Storace lascia i vertici di An: «Cercherò una vera destra»

«Non c’è più spazio per dibattere in un partito intriso solo di carrierismo e governato dalla paura»

da Roma

«Caro presidente, a conclusione della tornata elettorale amministrativa e dopo un vero e proprio tour in moltissime regioni italiane, ti scrivo per rassegnare le mie dimissioni da membro dell’assemblea nazionale di Alleanza nazionale». Con una lunga lettera al coordinatore dell’assemblea di An Franco Servello, il senatore Francesco Storace lancia una sfida ai vertici del suo partito, dimettendosi dagli organismi dirigenti, perché intende «cercare la destra». E Destra dovrebbe chiamarsi il suo nuovo partito, per il quale già lavora trovando un primo alleato in Nello Musumeci, l’esponente siciliano di An che già due anni fa ha lasciato il partito. E rivolgendosi anche a Daniela Santanchè come «donna coraggiosa e controcorrente» e che dopo la lettera di Storace replica: «Ora Fini non può non fare niente».
Nella lettera a Servello, il senatore ribelle non denuncia solo l’arretramento elettorale del partito, malgrado la vittoria del Polo, ma soprattutto la gestione «monocratica» senza alcuna discussione interna nel «partito «intriso di carrierismo e governato dalla paura», la riduzione delle correnti «a bande per autotutela» e la mancata convocazione del congresso nazionale. E denuncia anche la scelta referendaria di Fini «per abrogare una riforma elettorale che soltanto un anno e mezzo fa era stata imposta ai parlamentari di An».
Lontani gli anni nei quali «epurator» occupava un posto da protagonista nel partito, adesso intende rimettere tutto in discussione, e accusa anche i suoi compagni di partito: «Non ha senso far finta di nulla, magari per mendicare la promessa di un seggio parlamentare in futuro. Lo avrei ottenuto standomene buono, buonino, come fanno quelli che in privato dicono “Hai ragione” e in pubblico scodinzolano attorno al leader maximo». E i colonnelli, risentiti da questa affermazione, giurano che Storace è «prontissimo a tornare sui suoi passi, altrimenti avrebbe dato dimissioni irrevocabili direttamente nelle mani di Fini».
Ma non sembra, malgrado a via della Scrofa si sussurri che Fini tenterà di ricucire, che le prime reazioni servano ad allentare la tensione. A cominciare dal presidente Servello che risponde con due righe secche alla lunga lettera di Storace. E questi ricambia con un ironico «Grazie dell’appassionata risposta». Aggiungendo: «Nemmeno al Poljtburo sovietico si rispondeva così ai dirigenti politici...».
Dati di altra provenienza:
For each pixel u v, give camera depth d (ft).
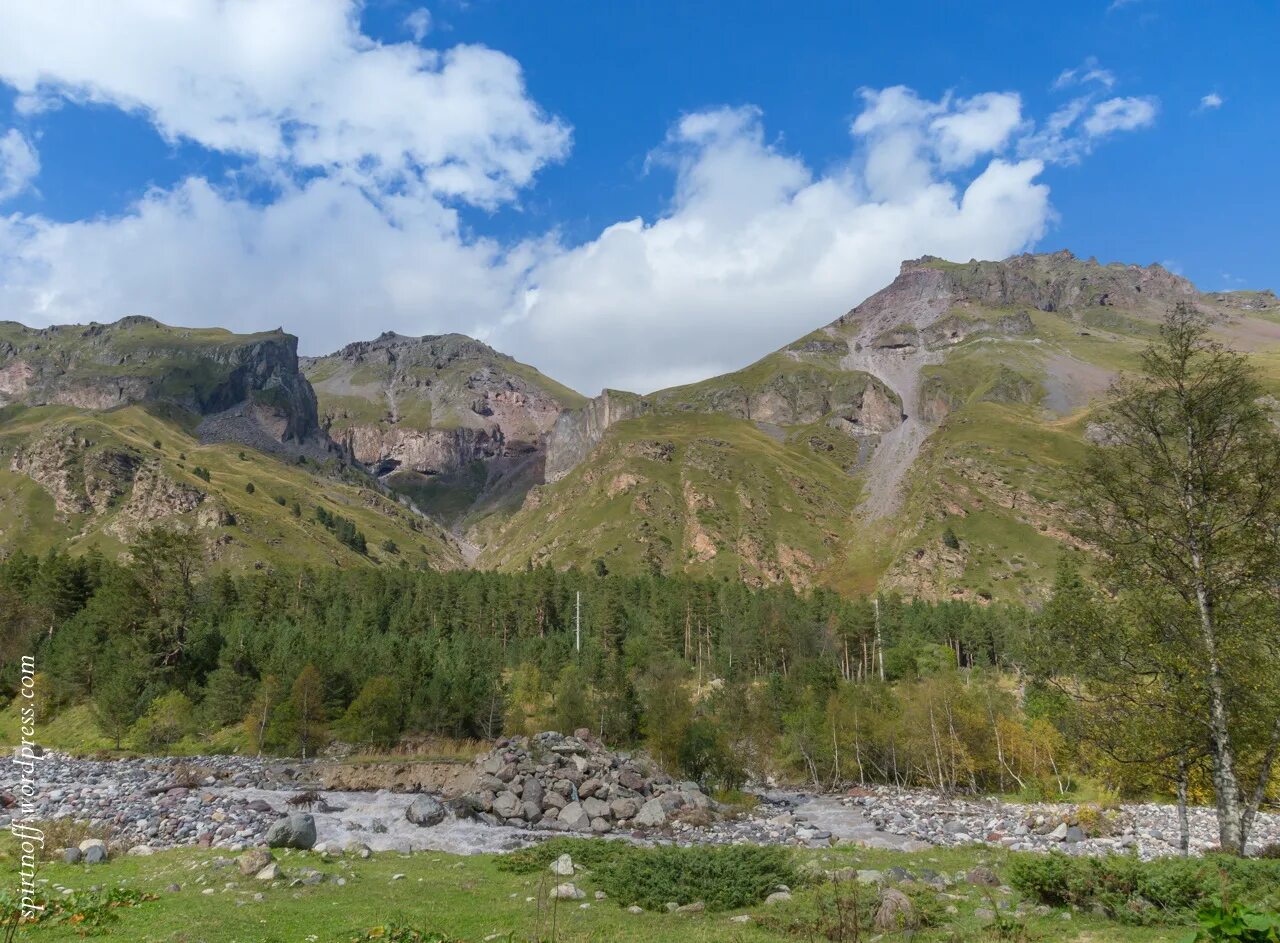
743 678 397.80
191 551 349.82
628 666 412.77
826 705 264.72
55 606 393.50
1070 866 72.84
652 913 77.10
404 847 115.96
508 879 93.35
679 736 205.87
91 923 65.51
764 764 251.19
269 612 465.88
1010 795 223.10
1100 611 106.52
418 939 61.62
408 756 236.63
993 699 248.52
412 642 353.31
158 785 166.20
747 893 79.97
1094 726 106.32
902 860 110.73
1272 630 92.63
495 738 277.44
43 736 274.36
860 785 242.17
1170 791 121.08
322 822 134.21
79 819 124.47
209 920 67.15
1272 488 94.32
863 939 63.21
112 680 262.47
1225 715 93.25
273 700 252.01
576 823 142.00
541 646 449.06
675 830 143.23
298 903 75.72
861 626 451.12
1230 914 31.86
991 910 71.20
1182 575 99.55
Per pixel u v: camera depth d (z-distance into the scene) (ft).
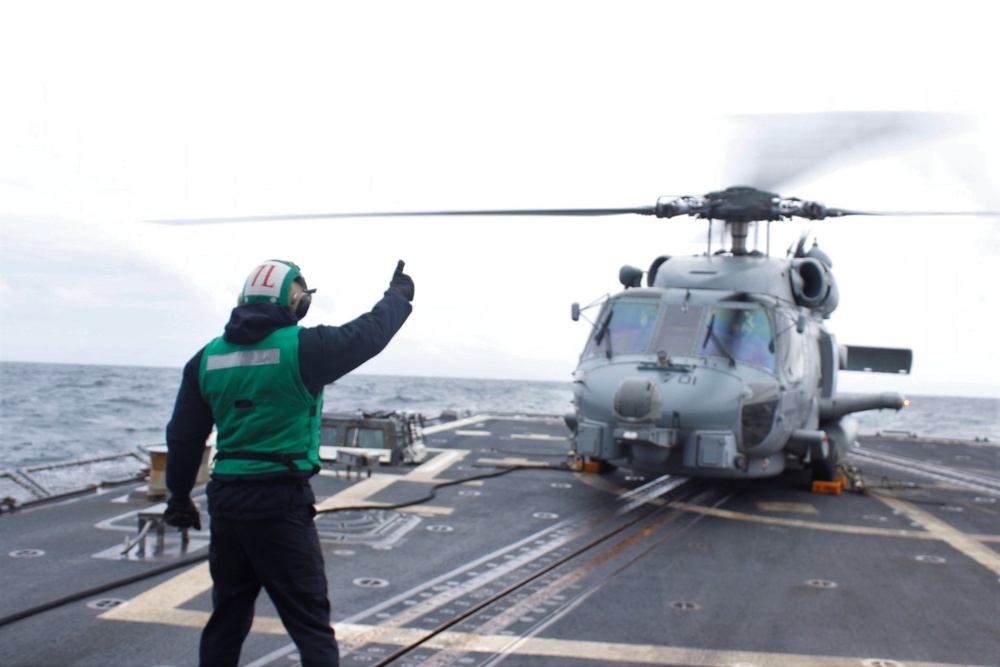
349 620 19.61
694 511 35.94
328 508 32.30
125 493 34.47
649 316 39.78
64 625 18.85
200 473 35.91
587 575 24.49
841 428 46.85
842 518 35.47
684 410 36.11
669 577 24.73
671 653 18.29
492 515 32.68
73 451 101.81
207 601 20.61
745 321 38.75
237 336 13.75
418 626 19.35
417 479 40.45
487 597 21.76
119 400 192.85
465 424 72.08
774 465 40.11
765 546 29.53
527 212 35.94
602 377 38.17
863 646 19.19
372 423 45.37
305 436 13.84
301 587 13.53
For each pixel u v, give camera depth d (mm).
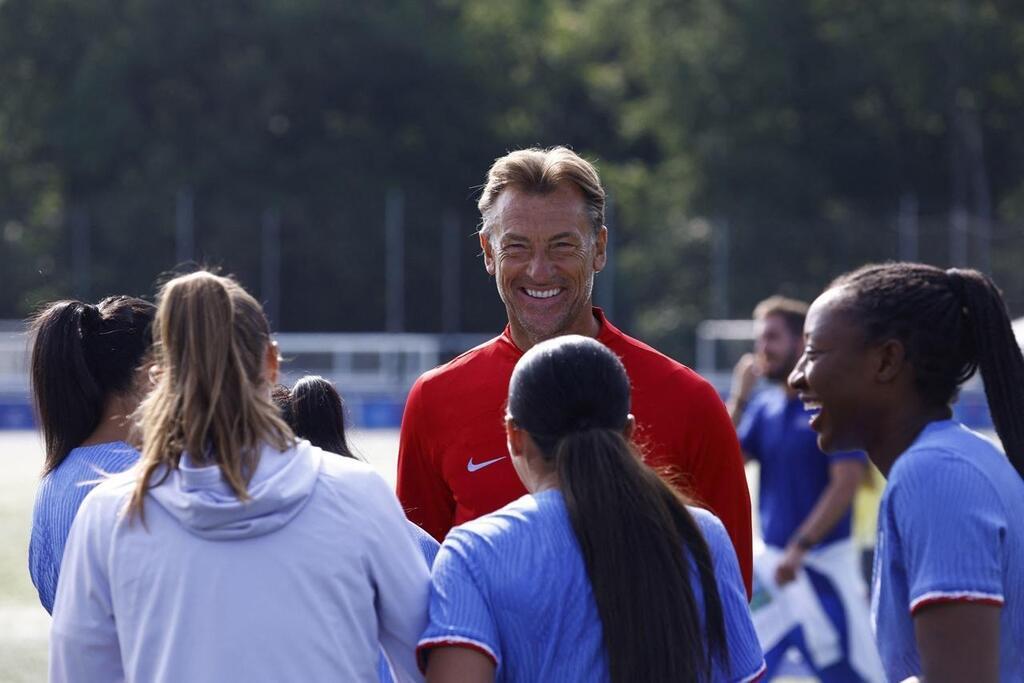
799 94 111562
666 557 7617
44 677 21203
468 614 7691
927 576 7250
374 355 76812
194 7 109812
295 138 112812
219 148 106312
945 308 7949
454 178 115312
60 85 116125
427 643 7738
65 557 8109
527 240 10180
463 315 94750
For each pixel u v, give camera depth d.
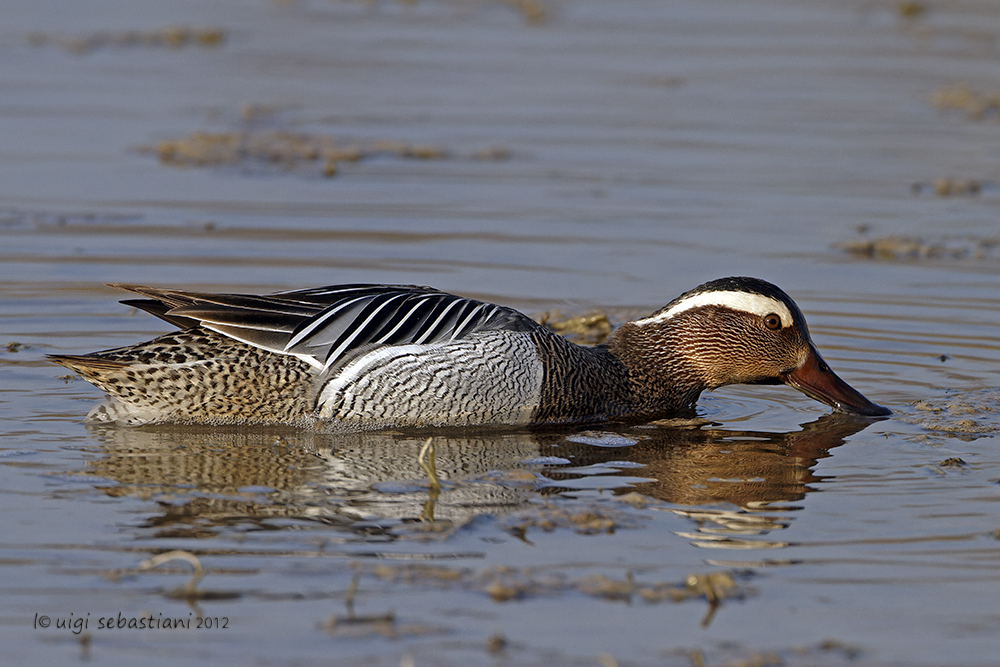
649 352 12.88
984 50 31.47
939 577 8.47
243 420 11.53
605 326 14.76
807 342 12.79
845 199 20.39
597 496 9.93
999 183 21.39
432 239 17.91
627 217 19.19
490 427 11.91
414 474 10.36
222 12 34.38
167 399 11.36
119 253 16.83
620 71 28.94
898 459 10.96
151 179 20.33
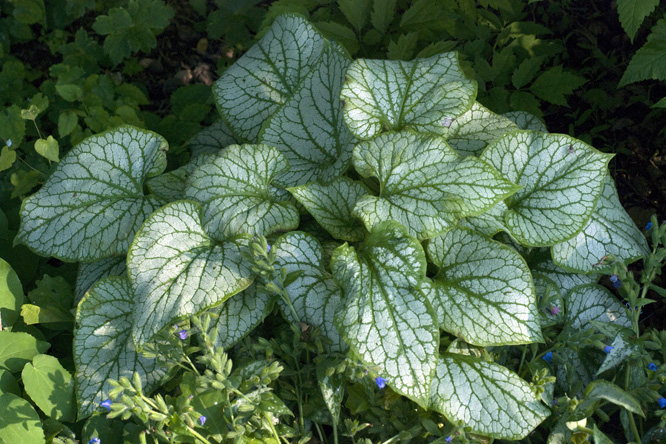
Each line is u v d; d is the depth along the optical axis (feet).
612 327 3.75
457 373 3.59
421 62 3.95
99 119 4.73
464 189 3.60
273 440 3.54
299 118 4.02
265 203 3.79
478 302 3.61
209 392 3.59
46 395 3.66
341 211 3.78
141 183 3.96
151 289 3.60
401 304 3.51
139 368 3.71
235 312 3.70
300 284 3.68
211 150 4.47
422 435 3.64
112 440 3.68
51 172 4.10
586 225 3.85
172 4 5.24
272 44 4.24
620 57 4.78
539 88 4.49
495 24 4.80
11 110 4.67
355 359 3.51
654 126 4.62
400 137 3.72
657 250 3.80
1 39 5.10
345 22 4.68
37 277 4.22
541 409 3.52
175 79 5.10
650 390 3.61
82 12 5.05
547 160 3.77
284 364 3.65
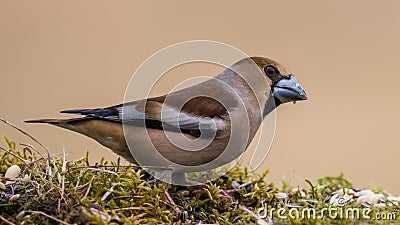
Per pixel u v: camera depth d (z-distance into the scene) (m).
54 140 21.72
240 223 11.77
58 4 29.33
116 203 12.12
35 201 11.26
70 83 26.98
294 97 15.02
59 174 12.22
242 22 31.44
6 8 28.70
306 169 23.44
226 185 14.49
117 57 28.42
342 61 29.66
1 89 26.34
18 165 13.88
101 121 14.16
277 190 13.90
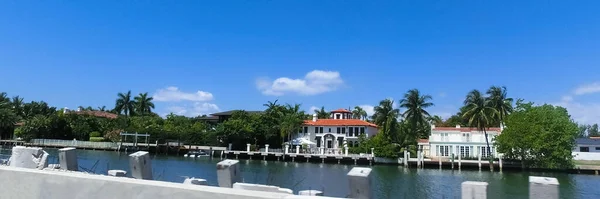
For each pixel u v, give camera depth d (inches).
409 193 1437.0
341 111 4062.5
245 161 2866.6
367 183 228.2
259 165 2549.2
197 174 1683.1
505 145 2402.8
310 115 4264.3
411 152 2805.1
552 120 2322.8
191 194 187.9
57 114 3769.7
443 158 2603.3
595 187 1691.7
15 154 358.6
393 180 1820.9
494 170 2405.3
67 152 386.6
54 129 3698.3
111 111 5428.2
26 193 231.9
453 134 2925.7
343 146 3117.6
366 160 2701.8
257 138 3400.6
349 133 3501.5
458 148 2883.9
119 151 3277.6
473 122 2839.6
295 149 3218.5
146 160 334.6
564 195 1482.5
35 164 354.0
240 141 3393.2
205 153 3110.2
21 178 235.1
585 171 2274.9
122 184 205.6
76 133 3745.1
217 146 3393.2
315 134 3548.2
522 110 2514.8
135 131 3523.6
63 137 3735.2
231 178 279.4
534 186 191.2
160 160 2620.6
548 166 2301.9
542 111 2386.8
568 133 2289.6
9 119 3703.3
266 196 173.3
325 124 3543.3
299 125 3336.6
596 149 3191.4
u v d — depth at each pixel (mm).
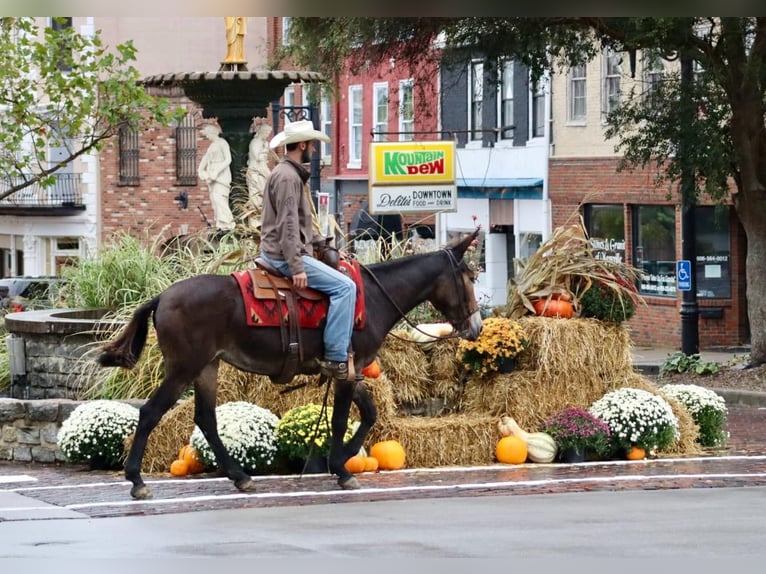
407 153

Prende le distanze dalla decisione di Storace il suo vecchio amico, il deputato Carmelo Briguglio che si augura un ripensamento, mentre per Teodoro Buontempo, il senatore Storace «si è fatto interprete di un sentimento diffuso e di conseguenza le sue posizioni non dovranno essere ignorate e neppure criminalizzate». E auspica un confronto franco perché «l’unità si difende con la chiarezza e ritirando alle correnti la delega in bianco che ha consentito loro di occupare, con spregiudicatezza, le strutture territoriali».